Document passage:
┄┄┄┄┄┄┄┄┄┄┄┄┄┄┄┄┄┄┄┄

To clarify your question: you seek to implement the rental threading model in C#. A brief explanation of different ways to handle concurrent access to an object would likely be helpful.
Single-threaded: all accesses to the object must happen on the main thread.
Free-threaded: any access to the object may happen on any thread; the developer of the object is responsible for ensuring the internal consistency of the object. The developer of the code consuming the object is responsible for ensuring that "external consistency" is maintained. (For example, a free-threaded dictionary must maintain its internal state consistently when adds and removes happen on multiple threads. An external caller must recognize that the answer to the question "do you contain this key?" might change due to an edit from another thread.)
Apartment threaded: all accesses to a given instance of an object must happen on the thread that created the object, but different instances can be affinitized to different threads. The developer of the object must ensure that internal state which is shared between objects is safe for multithreaded access but state which is associated with a given instance will only ever be read or written from a single thread. Typically UI controls are apartment threaded and must be in the apartment of the UI thread.
Rental threaded: access to a given instance of an object must happen from only a single thread at any one time, but which thread that is may change over time
So now let's consider some questions that you should be asking:
Is the rental model a reasonable way to simplify my life, as the author of an object?
Possibly.
The point of the rental model is to achieve some of the benefits of multithreading without taking on the cost of implementing and testing a free-threaded model. Whether those increased benefits and lowered costs are a good fit, I don't know. I personally am skeptical of the value of shared memory in multithreaded situations; I think the whole thing is a bad idea. But if you're bought into the crazy idea that multiple threads of control in one program modifying shared memory is goodness, then maybe the rental model is for you.
The code you are writing is essentially an aid to the caller of your object to make it easier for the caller to obey the rules of the rental model and easier to debug the problem when they stray. By providing that aid to them you lower their costs, at some moderate increase to your own costs.
The idea of implementing such an aid is a good one. The original implementations of VBScript and JScript at Microsoft back in the 1990s used a variation on the apartment model, whereby a script engine would transit from a free-threaded mode into an apartment-threaded mode. We wrote a lot of code to detect callers that were violating the rules of our model and produce errors immediately, rather than allowing the violation to produce undefined behaviour at some unspecified point in the future.
Is my code correct?
No. It's not threadsafe! The code that enforces the rental model and detects violations of it cannot itself assume that the caller is correctly using the rental model! You need to introduce memory barriers to ensure that the various threads reading and writing your lock bools are not moving those reads and writes around in time. Your Own method is chock full of race conditions. This code needs to be very, very carefully designed and reviewed by an expert.

┄┄┄┄┄┄┄┄┄┄┄┄┄┄┄┄┄┄┄┄

Supplied material:
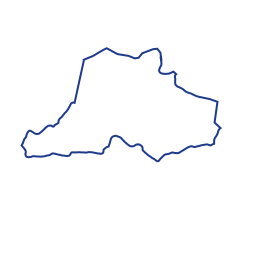 Gomier, Micoud, Saint Lucia (Robinson projection), rotated 125°
{"feature_id": "8701671B18613428350032", "entity_name": "Gomier", "entity_type": "district", "adm_level": 2, "iso_a3": "LCA", "parent_name": "Saint Lucia", "parent_adm1": "Micoud", "projection": "robinson", "projection_center": [-60.951, 13.816], "detail": "fine", "context": "isolated", "style": "outline", "palette": "blue", "viewbox_px": 256, "rotation_deg": 125, "n_neighbors": 0, "source": "geoboundaries", "source_scale": "gbopen_adm2", "svg_char_len": 4923}
<svg xmlns="http://www.w3.org/2000/svg" viewBox="0 0 256 256"><g transform="rotate(125 128 128)"><path d="M97.5,203.4L97.8,203.0L116.5,195.2L138.0,186.2L138.2,186.7L138.5,187.5L138.8,187.7L139.0,187.9L139.3,188.1L139.7,188.3L140.4,188.6L141.6,188.6L142.7,188.4L143.6,188.2L144.6,188.2L144.8,188.1L145.4,188.0L145.9,188.0L146.6,187.9L147.3,187.9L148.1,187.9L149.3,187.9L150.1,188.0L150.6,188.0L151.2,188.2L151.9,188.4L152.4,188.4L152.9,188.4L153.6,188.4L154.5,188.5L155.7,188.6L156.9,188.6L157.4,188.7L157.6,188.8L158.2,189.0L158.4,189.1L159.4,189.2L160.0,189.3L161.0,189.3L161.5,189.1L161.8,188.9L162.4,188.7L162.6,188.6L163.0,188.4L163.3,188.2L163.5,188.1L163.9,187.9L164.4,188.1L166.2,189.0L167.3,189.5L167.7,189.8L167.9,189.7L168.6,189.6L169.3,189.7L169.6,189.9L169.8,190.1L170.0,190.5L170.1,191.2L170.0,192.0L170.3,192.6L170.7,193.2L171.3,193.9L172.0,194.6L173.2,195.1L175.4,195.7L177.8,196.1L181.3,196.9L182.5,197.3L183.3,197.5L183.5,197.7L183.8,197.8L184.1,198.0L184.6,198.6L185.2,199.2L185.4,199.6L185.7,200.2L185.9,201.2L186.0,202.0L186.0,202.8L186.0,203.5L186.0,203.8L186.1,204.4L186.1,204.9L186.1,205.7L186.3,206.3L186.4,206.6L186.6,206.9L186.9,207.3L187.5,207.5L188.5,207.6L189.4,207.6L189.6,207.6L190.7,207.4L191.7,207.2L192.7,206.8L192.9,206.7L193.9,206.4L194.4,206.4L194.9,206.4L195.7,206.5L196.6,206.5L196.9,206.5L198.1,206.2L198.3,206.1L199.1,205.9L200.0,205.6L200.3,205.6L200.7,205.4L201.0,205.4L201.3,205.4L201.7,205.3L202.1,205.3L203.3,205.1L203.4,204.7L203.5,204.5L204.0,202.5L204.2,201.7L204.6,200.5L205.2,199.1L206.1,198.0L206.8,197.6L208.0,197.3L208.7,196.6L209.3,195.9L209.7,194.8L209.5,193.8L208.8,192.5L207.4,191.0L205.6,189.7L204.6,188.1L203.3,185.8L201.1,182.5L198.7,179.8L197.6,179.1L195.7,177.2L194.9,176.5L193.1,175.8L192.4,175.5L191.6,174.5L191.3,173.6L190.9,172.9L190.1,170.7L189.1,168.4L188.4,166.4L187.2,164.3L185.9,161.8L184.5,160.4L183.1,160.0L182.4,160.2L182.0,160.3L180.8,160.3L180.0,159.9L178.9,158.1L177.6,156.3L175.7,153.9L174.7,152.2L173.1,149.8L172.3,148.3L171.1,147.1L170.2,146.3L169.0,144.3L168.4,143.3L168.2,142.9L168.0,142.3L167.7,141.7L167.3,140.8L166.9,139.8L166.5,138.8L166.1,138.0L165.6,137.2L165.0,136.0L164.5,135.2L163.9,134.7L163.2,134.3L162.5,134.2L161.8,134.4L160.9,134.9L160.7,135.0L160.0,135.5L159.4,135.5L158.8,135.4L158.3,135.2L157.0,134.9L156.6,134.8L155.6,134.3L154.9,133.7L154.4,133.3L153.8,133.4L153.2,133.5L152.4,133.9L150.8,134.3L147.2,135.6L146.1,135.8L145.5,135.9L144.7,135.8L144.1,135.7L143.3,135.3L142.5,134.7L141.9,134.1L141.3,133.4L141.0,132.5L140.8,131.6L140.5,130.7L140.3,129.9L140.3,129.4L140.1,128.8L140.2,128.0L140.3,127.2L140.6,126.3L140.8,125.1L141.0,124.0L141.3,122.6L141.4,121.2L141.5,120.5L141.6,119.4L141.7,117.9L141.7,116.9L141.6,115.9L141.4,115.2L141.1,114.7L140.7,114.2L140.3,113.6L139.7,113.0L139.0,112.6L138.6,112.4L137.9,112.2L136.8,111.6L136.3,111.2L135.7,110.4L135.3,109.9L134.9,108.7L135.0,108.1L134.9,107.7L134.9,107.2L134.9,106.6L135.1,106.0L135.4,105.4L135.7,104.9L136.2,104.4L136.9,104.0L137.3,103.7L137.7,103.2L137.9,102.7L138.0,101.9L138.1,101.0L138.4,99.3L138.4,98.2L138.6,97.1L138.7,96.1L138.7,94.8L138.6,93.5L138.6,93.1L138.7,92.0L138.7,91.4L138.6,90.2L138.5,89.2L138.4,88.2L138.5,87.0L138.6,85.4L138.2,84.6L137.8,84.2L137.2,83.9L134.6,83.8L131.4,83.2L129.4,82.8L128.4,82.3L128.1,82.1L127.6,81.5L126.8,80.8L126.2,80.2L125.7,79.8L125.0,79.2L124.6,79.0L123.9,78.5L123.4,78.2L122.7,77.8L122.5,77.4L122.3,77.0L122.0,76.3L121.5,75.2L121.1,74.5L120.6,73.6L120.0,72.8L119.4,72.2L119.0,72.0L118.1,71.5L117.0,71.1L109.7,67.9L109.1,67.6L108.4,67.1L107.5,66.5L106.6,65.6L106.2,64.8L105.8,63.6L105.7,63.0L105.3,62.5L104.8,62.0L104.4,61.6L103.6,61.0L102.7,60.1L101.6,59.2L100.1,58.0L99.1,57.0L98.0,55.9L97.0,54.9L96.3,54.1L95.9,53.5L95.7,53.0L95.6,52.4L95.4,51.6L95.1,51.0L95.0,50.6L94.8,50.3L93.8,49.8L92.4,49.1L91.5,48.4L89.9,49.5L88.9,50.2L88.4,50.5L87.4,50.9L86.0,51.1L83.5,51.1L81.4,51.4L80.3,51.7L79.3,52.1L78.2,52.5L75.6,52.5L75.0,52.2L73.9,60.2L55.3,69.7L55.8,72.0L56.5,74.3L57.3,77.3L60.1,83.9L61.1,86.3L61.6,87.0L61.9,88.4L62.6,89.9L63.3,94.1L63.7,96.4L64.4,98.7L64.7,99.5L65.0,101.2L65.0,102.2L64.7,105.6L65.0,108.2L65.6,110.7L65.6,112.1L65.3,113.8L64.3,115.1L62.5,116.2L62.0,116.7L60.6,117.4L59.7,118.6L58.1,119.5L57.3,119.6L56.3,119.4L56.0,121.5L55.8,123.2L56.1,123.4L57.0,123.9L57.5,124.1L58.2,124.5L58.8,124.9L59.3,125.2L59.8,125.6L60.4,126.1L60.8,126.6L61.2,127.1L61.5,127.5L61.9,128.0L62.3,128.6L62.6,129.0L63.1,129.8L63.4,130.5L63.7,131.0L64.0,131.7L64.1,132.2L64.2,132.9L64.2,133.3L64.1,134.1L63.6,134.8L63.4,135.3L62.6,135.7L62.1,136.0L61.6,136.1L61.1,136.3L59.8,136.5L58.6,136.7L58.0,136.7L57.4,136.8L57.0,137.0L56.0,137.6L55.1,138.3L54.5,138.9L53.6,139.8L53.3,140.0L52.9,140.4L51.9,141.3L51.3,141.9L50.9,142.4L51.2,141.4L47.7,144.7L46.3,149.5L49.1,152.7L58.6,159.2L64.3,159.6L67.1,162.4L68.6,168.9L73.5,179.0L74.9,191.2L78.5,193.2L89.1,198.0L97.5,203.4Z" fill="none" stroke="#1e3a8a" stroke-width="2"/></g></svg>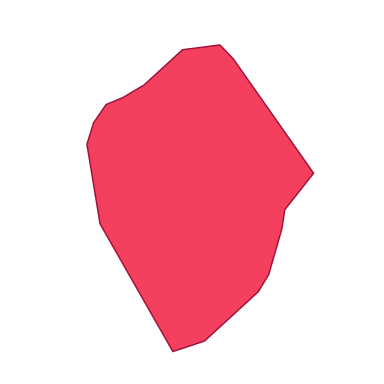 SVG path tracing the border of Grad, rotated 140°
{"feature_id": "SVN-202", "entity_name": "Grad", "entity_type": "Municipality", "adm_level": 1, "iso_a3": "SVN", "parent_name": "Slovenia", "parent_adm1": "", "projection": "robinson", "projection_center": [16.093, 46.798], "detail": "fine", "context": "isolated", "style": "filled", "palette": "rose", "viewbox_px": 384, "rotation_deg": 140, "n_neighbors": 0, "source": "natural_earth", "source_scale": "10m", "svg_char_len": 367}
<svg xmlns="http://www.w3.org/2000/svg" viewBox="0 0 384 384"><g transform="rotate(140 192 192)"><path d="M309.2,82.1L282.9,226.7L241.8,296.1L222.9,308.3L201.5,314.2L184.3,308.8L159.9,304.8L107.8,307.1L76.1,286.7L74.8,267.5L86.8,128.2L132.3,118.8L147.0,105.9L186.4,79.4L205.3,73.0L278.2,69.8L309.2,82.1Z" fill="#f43f5e" stroke="#9f1239" stroke-width="1.5"/></g></svg>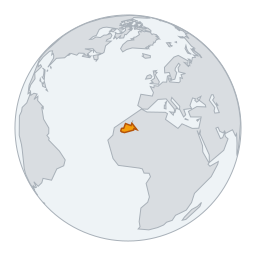 the Earth from above Tiris Zemmour, rotated 20°
{"feature_id": "MRT-2783", "entity_name": "Tiris Zemmour", "entity_type": "Region", "adm_level": 1, "iso_a3": "MRT", "parent_name": "Mauritania", "parent_adm1": "", "projection": "orthographic", "projection_center": [-9.84, 24.319], "detail": "fine", "context": "on_globe", "style": "filled", "palette": "amber", "viewbox_px": 256, "rotation_deg": 20, "n_neighbors": 0, "source": "natural_earth", "source_scale": "10m", "svg_char_len": 10042}
<svg xmlns="http://www.w3.org/2000/svg" viewBox="0 0 256 256"><g transform="rotate(20 128 128)"><circle cx="128" cy="128" r="113" fill="#eef3f6" stroke="#a8b0b8"/><path d="M52.7,44.2L59.9,38.5L57.3,40.6L60.0,38.6L63.4,36.0L64.9,34.8L78.8,27.1L90.8,21.7L91.9,21.3L92.9,21.0L93.8,20.7L94.0,20.6L104.9,17.8L103.8,18.0L104.7,17.9L107.6,17.2L110.8,16.7L106.5,17.6L111.7,16.9L108.3,18.3L95.5,22.3L94.9,23.9L85.2,30.4L87.4,30.0L85.2,32.6L86.9,33.1L84.6,34.5L88.0,33.7L89.7,32.4L91.8,31.7L92.9,32.0L90.2,33.7L89.2,33.8L89.1,34.5L87.2,35.3L88.8,35.0L85.4,37.3L90.5,35.6L89.2,37.8L86.4,39.1L84.5,38.3L73.5,40.5L70.1,42.2L67.3,45.1L66.6,51.8L63.8,54.2L61.7,57.9L64.2,56.7L66.8,53.4L71.0,52.5L73.7,48.9L75.7,48.2L79.4,45.1L81.2,46.4L80.9,49.5L78.0,52.2L77.8,53.8L82.5,52.1L78.8,58.4L79.6,65.0L78.4,66.8L72.7,68.1L67.9,65.5L60.4,68.4L67.6,67.5L64.5,72.4L64.9,73.8L66.5,74.3L68.6,73.0L68.0,75.0L60.7,76.3L61.1,74.5L63.4,74.0L61.1,72.9L56.2,74.4L55.0,77.1L48.8,77.4L47.9,79.5L46.0,80.9L47.9,77.5L44.4,83.7L36.9,87.0L31.9,98.3L34.2,87.9L33.5,85.4L32.2,83.6L31.3,85.3L30.7,81.3L28.1,82.6L24.0,90.3L21.6,97.9L22.6,101.2L24.3,98.4L25.8,99.9L21.6,108.3L23.8,113.6L21.8,120.8L22.0,125.8L23.8,126.7L25.5,130.5L27.8,127.5L31.0,127.2L29.9,133.4L32.5,129.0L33.7,133.1L40.7,136.9L39.9,138.1L45.7,148.6L53.6,155.1L55.4,160.3L54.3,162.7L57.4,164.6L57.5,166.4L71.5,173.2L79.9,179.5L80.5,185.5L75.1,190.8L74.0,203.2L65.4,204.4L65.7,208.9L63.5,213.5L57.9,210.7L62.2,215.0L61.3,215.8L58.4,214.4L60.2,216.5L58.2,215.3L61.2,217.7L61.5,218.8L65.6,221.7L66.2,222.2L55.3,214.0L53.9,212.8L47.5,206.3L44.4,201.7L35.9,184.3L33.4,179.7L28.3,172.1L21.8,153.7L22.3,148.7L21.5,144.9L24.3,139.0L24.4,130.1L23.6,127.9L22.3,130.0L20.4,121.5L20.9,114.0L21.3,93.0L22.6,88.7L24.7,83.7L35.5,63.7L25.9,80.5L27.7,76.8L31.7,69.6L36.3,62.7L41.3,56.1L46.8,49.9L52.7,44.2ZM30.2,101.8L32.8,111.3L29.8,109.5L30.7,109.0L30.3,105.8L29.2,101.8L27.0,100.8L30.2,101.8ZM34.6,97.6L34.0,96.5L34.8,97.2L34.6,97.6ZM65.4,34.5L63.3,36.1L59.7,38.8L61.2,37.4L65.4,34.5ZM72.5,30.1L72.0,30.5L69.0,32.1L70.2,31.4L72.5,30.1ZM78.2,44.6L78.7,44.8L77.8,45.3L78.2,44.6ZM79.2,43.1L77.6,43.5L77.9,42.8L78.8,42.6L79.2,43.1ZM81.1,42.9L78.5,41.7L79.0,40.6L83.1,39.0L81.1,42.9ZM114.7,16.2L119.2,15.7L119.6,15.7L120.0,15.6L121.1,15.8L115.9,16.0L112.4,16.5L114.1,16.2L113.7,16.3L114.7,16.2ZM89.8,31.9L87.9,33.3L88.4,31.9L89.8,31.9ZM89.5,31.2L87.9,28.5L91.2,26.8L91.1,27.9L94.4,25.7L96.8,26.2L95.5,27.5L92.9,28.5L95.8,27.9L89.5,31.2ZM120.9,16.1L121.8,16.2L120.3,16.2L120.9,16.1ZM92.6,31.4L92.0,30.9L94.8,29.3L96.5,30.0L95.1,30.3L92.6,31.4ZM94.1,25.0L96.5,24.1L99.1,24.2L100.4,23.9L97.2,26.0L94.1,25.0ZM95.0,30.8L97.3,30.4L97.1,31.5L93.4,31.8L95.0,30.8ZM94.8,28.6L96.2,28.0L96.0,28.5L94.8,28.6ZM97.5,35.4L96.7,34.6L98.1,33.7L97.5,35.4ZM98.2,30.3L98.3,29.9L98.7,29.5L100.2,29.6L98.2,30.3ZM99.2,26.0L99.8,26.3L100.7,25.1L102.6,25.3L100.1,26.8L102.0,26.2L102.6,26.3L99.9,27.4L99.2,26.0ZM103.0,28.5L100.5,30.7L101.7,32.2L100.5,33.0L98.8,30.5L103.0,28.5ZM101.4,27.7L102.1,28.3L100.3,28.9L98.7,28.9L101.4,27.7ZM104.9,24.9L102.5,24.3L103.1,24.0L104.9,24.9ZM103.7,28.8L104.3,28.2L104.0,28.8L103.7,28.8ZM104.9,25.9L104.0,25.7L104.7,25.4L104.9,25.9ZM106.3,27.5L105.4,28.1L104.3,28.1L106.3,27.5ZM105.9,26.7L107.2,26.3L104.4,27.7L105.4,26.6L105.9,26.7ZM105.8,25.7L105.9,25.4L106.1,25.8L105.8,25.7ZM111.0,27.5L107.8,29.2L105.3,29.0L108.8,27.3L111.0,27.5ZM73.7,226.6L74.9,227.1L76.0,227.7L75.5,227.5L73.7,226.6ZM230.1,80.4L232.1,85.3L236.3,99.8L238.8,109.8L239.4,115.9L235.6,104.9L232.0,96.3L231.7,98.7L226.8,93.9L221.6,99.6L219.8,97.7L219.0,100.1L215.4,99.7L212.3,96.5L210.6,98.1L218.5,106.3L220.3,104.7L220.3,99.1L222.3,102.6L225.7,104.0L225.6,116.2L216.2,132.6L213.5,125.4L197.6,108.9L197.2,106.4L197.0,106.1L196.7,105.7L197.0,110.0L193.7,106.7L204.0,119.0L206.5,125.0L216.0,133.1L215.6,134.7L218.1,135.9L224.3,128.6L224.7,131.2L222.8,145.2L212.8,166.7L213.2,176.3L210.8,185.2L202.5,193.8L201.1,199.7L196.4,203.4L194.7,206.9L189.8,211.5L182.4,216.6L172.1,219.4L173.1,216.7L170.5,212.2L167.5,198.8L171.9,191.0L171.7,185.5L164.0,173.9L165.8,166.1L163.3,163.3L158.5,164.9L155.4,161.5L152.3,161.8L131.7,166.4L124.4,161.8L113.2,146.3L116.2,139.9L115.0,132.4L134.2,105.6L140.3,106.5L157.7,100.5L160.2,101.0L160.3,107.1L175.1,111.3L177.3,105.6L188.5,106.4L194.6,104.0L193.0,92.6L183.0,96.2L179.1,91.7L185.4,84.3L193.9,81.6L192.7,79.8L185.5,77.6L185.7,73.3L182.9,76.6L185.3,77.9L183.7,80.2L181.3,79.1L181.4,77.5L178.4,77.7L178.5,85.6L181.0,87.9L174.1,91.5L177.7,95.8L176.5,98.6L170.0,92.6L169.2,89.9L158.7,84.3L158.9,87.4L168.8,93.0L166.5,93.0L166.8,97.7L164.8,94.1L153.9,87.6L146.4,90.9L140.1,103.6L135.1,105.2L129.5,103.5L128.6,91.9L139.9,89.7L139.8,86.0L134.8,81.4L138.6,81.3L138.0,79.3L142.0,78.4L145.0,72.9L148.6,71.7L147.3,65.7L149.0,64.4L149.3,68.2L151.5,70.4L160.3,68.0L161.2,66.4L159.6,62.8L162.2,62.8L159.6,59.7L163.4,57.1L156.5,57.9L154.5,54.3L155.4,50.8L153.4,49.9L152.0,55.6L152.5,57.8L154.9,59.3L155.3,66.1L152.8,67.9L147.8,61.7L143.7,63.7L141.5,58.5L146.9,45.7L150.4,42.6L161.5,44.4L162.2,46.8L158.5,47.2L164.2,49.8L162.6,48.2L164.8,48.3L163.4,45.3L164.9,45.3L161.0,42.6L162.6,42.3L165.1,44.0L164.4,39.7L167.1,38.6L166.3,37.7L164.6,37.0L169.2,36.3L168.3,35.6L166.5,35.6L163.6,34.4L160.3,32.2L162.1,32.1L163.5,32.8L169.2,34.5L172.7,36.9L173.1,36.6L170.5,34.6L163.6,32.5L161.1,31.2L164.3,31.9L162.9,31.5L162.3,30.9L163.3,30.2L159.7,29.4L149.9,23.7L150.8,22.1L154.8,23.1L149.8,20.0L151.3,19.2L149.6,19.1L146.0,17.9L145.5,18.1L144.5,18.0L135.1,16.1L134.3,15.8L128.4,15.5L127.5,15.6L127.8,15.7L121.1,15.8L120.0,15.6L128.0,15.4L135.9,15.6L143.9,16.5L151.7,17.9L159.5,19.8L167.1,22.4L174.5,25.4L181.6,28.9L188.5,33.0L195.1,37.5L201.3,42.5L207.2,47.9L212.7,53.7L217.7,59.9L222.3,66.4L226.4,73.3L230.1,80.4ZM130.0,119.1L130.0,121.4L130.0,119.1ZM204.5,84.3L208.5,82.3L203.7,76.9L204.8,75.8L202.8,74.5L203.4,76.5L198.0,72.8L198.6,70.0L196.6,67.6L195.1,68.2L194.9,74.1L202.6,79.2L203.0,82.4L204.5,84.3ZM41.0,137.0L41.7,138.7L40.5,138.1L41.0,137.0ZM28.7,111.7L29.6,112.8L29.8,114.2L29.0,113.8L28.7,111.7ZM38.2,119.2L39.6,120.7L37.8,120.2L38.2,119.2ZM33.3,112.6L37.0,118.2L33.6,118.0L31.4,114.6L33.3,115.4L33.3,112.6ZM32.6,100.7L33.0,101.7L32.4,102.7L32.6,100.7ZM35.2,98.2L34.9,98.0L35.0,96.8L35.2,98.2ZM64.9,72.3L65.5,72.3L66.7,73.2L65.4,73.6L64.9,72.3ZM76.2,73.2L75.0,76.6L75.0,74.3L73.0,75.3L70.5,72.0L77.7,67.5L74.9,70.0L76.2,73.2ZM69.1,66.8L69.9,69.1L68.8,66.8L69.1,66.8ZM130.5,70.3L132.8,71.2L132.5,73.6L127.8,76.0L128.2,72.4L130.5,70.3ZM136.0,72.1L132.2,65.8L135.0,64.3L134.1,66.1L136.3,65.8L135.4,68.7L141.6,73.8L141.8,76.4L133.1,78.8L135.9,76.5L133.5,75.6L136.0,72.1ZM117.9,55.0L116.4,53.1L124.3,52.4L124.9,54.3L120.3,56.6L116.9,55.6L117.9,55.0ZM88.7,40.6L87.6,40.5L88.4,39.9L89.9,39.6L88.7,40.6ZM97.0,35.1L94.4,41.0L93.0,41.0L93.1,44.8L89.4,46.5L89.5,43.9L86.8,48.2L85.3,46.5L83.9,49.5L84.3,43.6L82.9,42.5L85.9,43.0L89.3,41.5L90.4,40.5L92.3,37.1L90.9,34.3L94.1,32.6L96.7,32.2L97.5,32.6L95.2,33.5L97.9,33.4L95.2,35.0L97.0,35.1ZM125.3,31.9L122.3,32.1L127.3,33.6L124.6,34.6L125.3,34.8L124.2,36.2L124.2,38.3L122.7,38.6L123.3,39.3L122.6,40.5L123.0,41.6L120.3,42.6L120.6,44.1L119.2,43.8L120.3,46.2L118.3,44.9L117.2,46.5L119.7,46.9L104.6,51.3L99.9,54.7L97.0,58.3L93.9,56.0L94.7,51.4L97.6,46.3L102.6,43.6L100.3,43.2L102.1,41.9L103.1,42.7L102.5,40.7L104.2,39.9L106.8,36.3L104.8,34.2L105.7,32.9L107.4,33.4L107.1,31.9L110.8,31.9L111.6,31.1L116.0,30.4L118.7,32.0L119.3,31.0L122.7,30.6L125.3,31.9ZM112.3,27.3L116.2,28.6L116.6,29.9L108.8,30.5L107.6,31.2L102.6,32.0L102.1,30.2L103.6,30.1L104.9,29.6L104.5,30.3L105.8,29.4L107.9,29.3L109.4,28.6L110.3,29.1L112.3,27.3ZM161.8,98.4L163.5,98.2L165.9,97.4L166.1,100.5L161.8,98.4ZM154.3,94.0L155.7,93.4L157.2,97.1L155.4,97.3L154.3,94.0ZM155.1,90.0L155.6,93.0L154.3,91.6L155.1,90.0ZM150.4,67.5L151.7,66.7L152.4,67.5L152.2,68.9L150.4,67.5ZM139.7,37.5L137.9,37.1L137.9,36.7L135.0,34.8L136.8,34.0L139.2,34.8L139.7,37.5ZM192.0,95.1L191.0,97.8L189.8,97.1L190.4,96.3L192.0,95.1ZM178.5,99.5L182.2,99.9L178.6,100.3L178.5,99.5ZM141.1,36.3L139.7,35.6L141.4,35.7L141.1,36.3ZM137.9,33.4L139.8,33.3L136.7,33.8L137.9,33.4ZM222.4,177.1L213.6,194.2L210.5,196.1L211.5,192.4L215.8,182.7L220.0,178.0L222.5,172.8L222.4,177.1ZM239.0,110.5L239.9,115.2L240.0,117.2L239.0,110.5ZM154.2,30.6L156.3,33.8L159.0,36.1L162.3,37.0L158.5,37.2L154.4,33.8L154.2,30.6ZM150.2,24.4L147.3,23.9L147.9,23.5L148.7,23.5L150.2,24.4ZM148.9,24.6L146.5,25.3L144.5,24.6L146.8,24.2L148.9,24.6ZM144.0,30.3L144.5,31.2L143.0,31.1L144.0,30.3ZM122.6,16.0L121.9,16.2L121.7,16.0L122.6,16.0ZM144.3,18.2L142.7,18.0L142.5,17.7L144.3,18.2ZM138.5,17.5L139.7,17.9L137.6,17.6L138.5,17.5ZM142.8,18.9L139.9,18.1L143.7,18.9L142.8,18.9Z" fill="#d9dde1" stroke="#a8b0b8" stroke-width="1"/><path d="M130.0,122.2L130.4,122.4L130.7,122.6L131.1,122.8L131.4,123.1L131.8,123.3L132.1,123.5L132.5,123.7L132.8,124.0L133.2,124.2L133.5,124.4L133.9,124.6L134.2,124.8L134.5,125.0L134.8,125.2L135.1,125.4L135.4,125.5L135.5,125.6L136.0,125.9L136.3,126.1L136.6,126.3L136.9,126.5L136.5,126.5L136.1,126.5L135.8,126.5L135.4,126.6L135.0,126.6L134.6,126.6L134.2,126.6L133.8,126.6L133.8,126.8L133.8,127.1L133.9,127.4L133.9,127.5L134.0,127.9L134.0,128.0L126.3,133.5L123.4,133.8L122.2,133.3L122.1,132.5L122.1,132.0L122.1,131.5L122.1,131.4L122.0,131.1L122.0,130.9L122.2,130.5L122.3,130.5L122.4,130.4L122.7,130.2L122.9,130.1L123.0,130.0L123.4,129.9L123.5,129.9L123.9,129.7L124.0,129.7L124.1,129.4L124.1,129.1L124.1,128.8L124.1,128.7L124.1,128.4L124.1,128.2L124.1,127.9L124.1,127.6L124.1,127.3L124.1,127.2L124.1,126.9L124.1,126.6L124.1,126.3L124.1,126.2L124.1,125.9L124.1,125.7L124.1,125.4L124.1,125.1L124.2,124.8L124.2,124.7L124.3,124.7L124.5,124.7L124.9,124.7L125.0,124.7L125.4,124.7L125.6,124.7L125.8,124.7L126.1,124.7L126.3,124.7L126.5,124.7L126.8,124.7L127.0,124.7L127.4,124.7L127.5,124.7L127.9,124.7L128.1,124.7L128.4,124.7L128.6,124.7L128.8,124.7L129.0,124.7L129.3,124.7L129.5,124.7L129.9,124.7L130.0,124.7L130.0,124.3L130.0,124.2L130.0,123.8L130.0,123.6L130.0,123.4L130.0,123.1L130.0,122.9L130.0,122.7L130.0,122.4L130.0,122.2L130.0,122.2Z" fill="#f59e0b" stroke="#b45309" stroke-width="1.5"/></g></svg>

┄┄┄┄┄┄┄┄┄┄┄┄┄┄┄┄┄┄┄┄

Task 1: Reproduce the threading-model passage, starting with "The code you" and going on through "your own costs.", substituting "slight" for "moderate".
Task 2: Name each threading model that the threading-model passage defines as a way to handle concurrent access to an object.

Full answer 1:
The code you are writing is essentially an aid to the caller of your object to make it easier for the caller to obey the rules of the rental model and easier to debug the problem when they stray. By providing that aid to them you lower their costs, at some slight increase to your own costs.

Full answer 2: Single-threaded, free-threaded, apartment threaded, rental threaded